While the Center for Oral History has developed an excellent stand-alone catalog of the collections, projects and interviews in the collection utilizing Drupal and DACS, we wanted to provide discovery through our online catalog, our discovery system (InfoKat Discovery) and WorldCat.
This project had a number of decision points:
- Since discovery is available through a number of avenues already, is it important to catalog them in OCLC?
- What cataloging rules and standards should I use?
- What are other institutions doing to provide access to similar collections?
- At what level should these resources be cataloged – collection, project or interview?
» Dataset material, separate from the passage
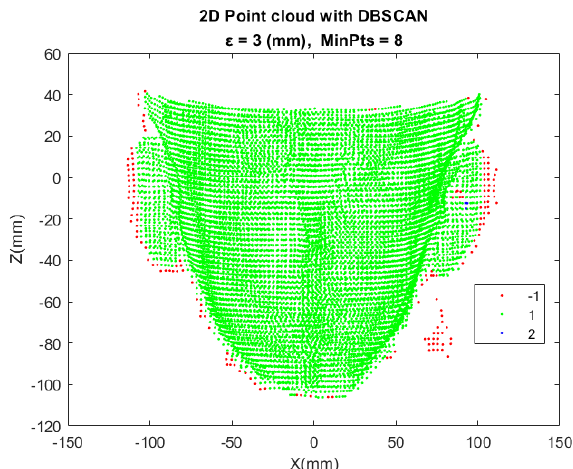
Figure 16. The 2D point cloud after DBSCAN processing.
- What elements are critical to adequately describe these resources, their provenance and their availability?
- Is there a way to reuse the metadata that is already created?
After completing the cataloging for the first 200 projects, the Center for Oral History notified us that they were migrating the server on which their catalog lived and all of the URLs would be broken. While on the hiatus for server migration, the library migrated its ILS and opened up a new set of discovery questions.
This presentation will address the challenges, decision processes, methodologies and workflow for cataloging in OCLC and our online catalog that are being utilized to expose this extremely valuable resource, including the PHP scripting used to create a metadata extractor.
Document Type
Presentation
Publication Date
1-21-2017
Repository Citation
Seamans, Marsha and Lybarger, Kathryn, "Providing Access to and Discovery of Oral Histories at the University of Kentucky" (2017). Library Presentations. 160.
https://uknowledge.uky.edu/libraries_present/160
Notes/Citation Information
A presentation at the American Library Association Midwinter Meeting in Atlanta, GA.